As for me, I’ve absolutely no plans to integrate extended fermentation and lagering into my brewing, primarily because I’ve always been happy with quicker methods, but also because I actually preferred the quick lager batch. This experiment made me even more curious about the variables involved in the brewing of lager beers and will certainly serve to motivate more experimentation in the future!
Clarity difference between a traditionally-fermented lager and a fast lager.
photo by Marshall Schott
Lager for the Lazy
(5 gallons/19 L, all-grain)
OG = 1.053 FG = 1.006
IBU = 25 SRM = 3 ABV = 6.2%
11.5 lbs. (3.7 kg) Gambrinus Pilsner malt
6.75 AAU Mt. Hood hops (first wort hop) (0.88 oz./25 g at 5% alpha acids)

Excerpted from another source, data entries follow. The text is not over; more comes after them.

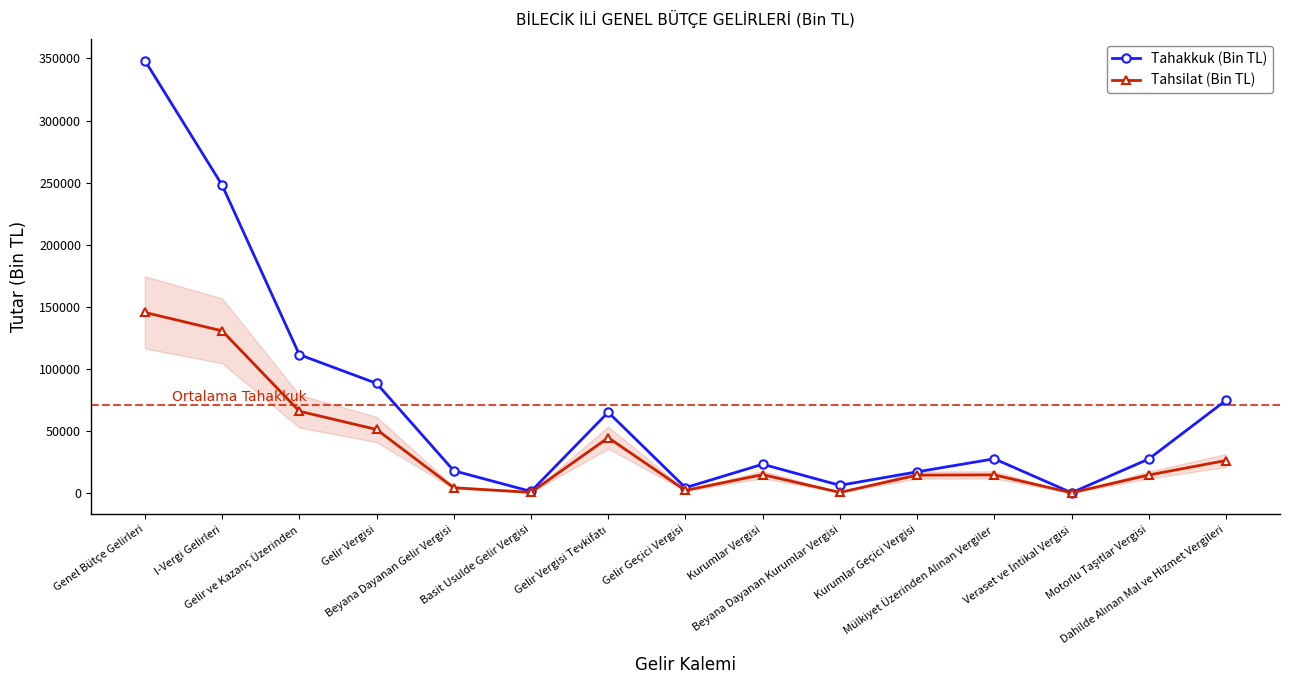

Is this an area chart (filled region under the line)?

No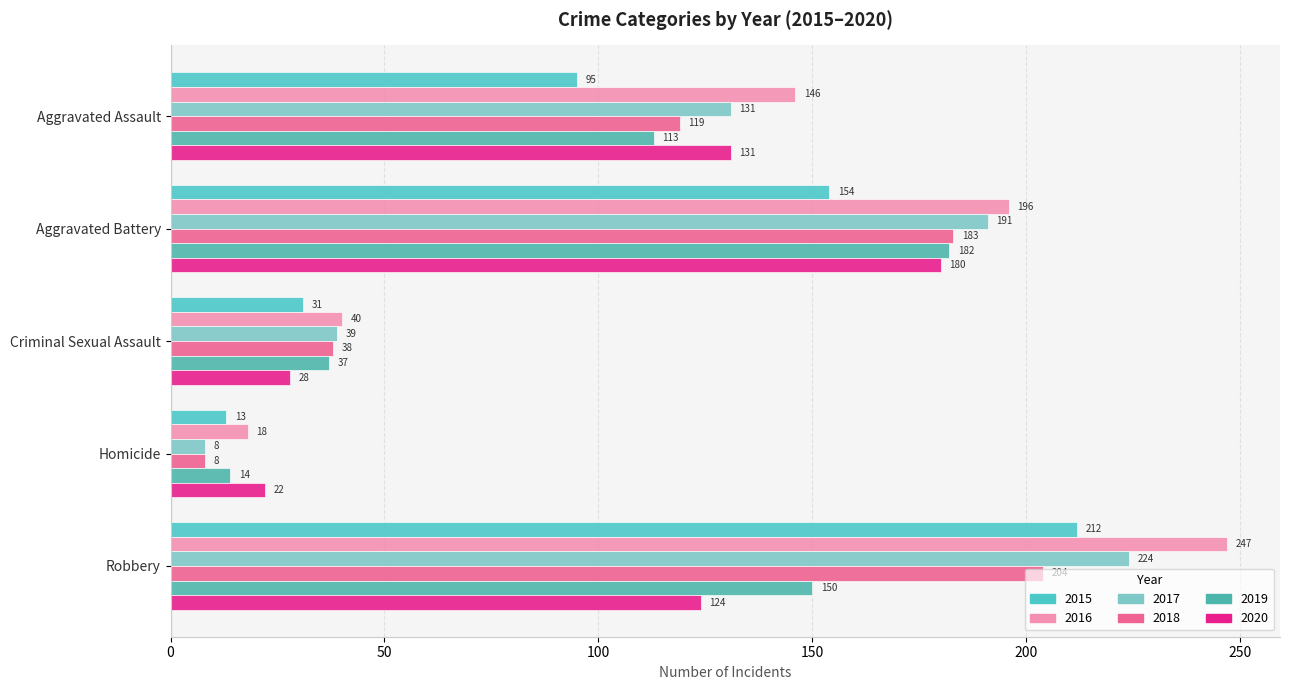

What is the value of the 2019 bar at the 5th from the left?

150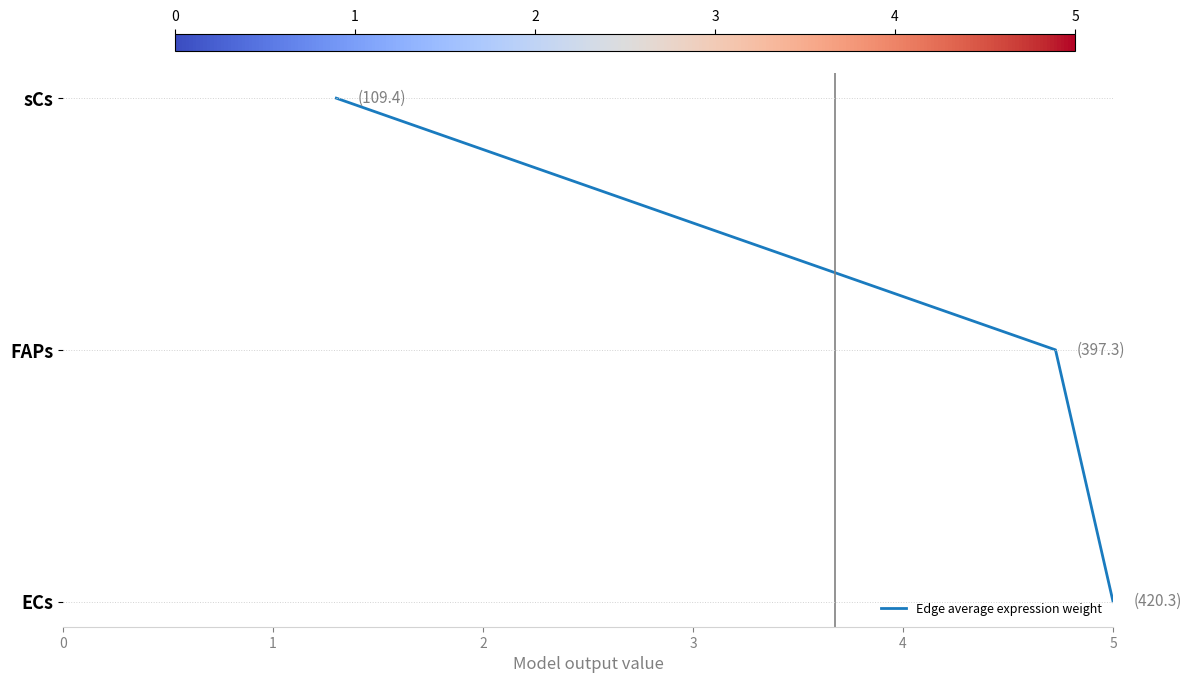

Rank the categories by value from highest to lowest.

2, 1, 0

2.25 AAU Mt. Hood hops (20 min.)
(0.7 oz./20 g at 5% alpha acids)
Mangrove Jack’s M76 (Bavarian Lager) yeast
3⁄4 cup corn sugar (if priming)
Step by Step
This is a single infusion mash. Mix the crushed malt with 4 gallons (15.2 L) of water to stabilize the mash at 151 °F (66 °C) and hold for 60 minutes. Batch sparge with enough water to collect 6.5 gallons (25 L) in the kettle, adding the first wort hops during the first run-off. Conduct a 60-minute boil. Add the second hop addition with 20 minutes remaining in the boil. At the end of the boil, you should have 5.5 gallons (21 L) in your kettle. Cool the wort to 50 °F (10 °C) for fermenting, aerate well and pitch your yeast. Over the course of the next 7 days, slowly ramp the fermentation temperature to reach 68 °F (20 °C). After two weeks, the fermentation should be complete. Bottle or keg as usual.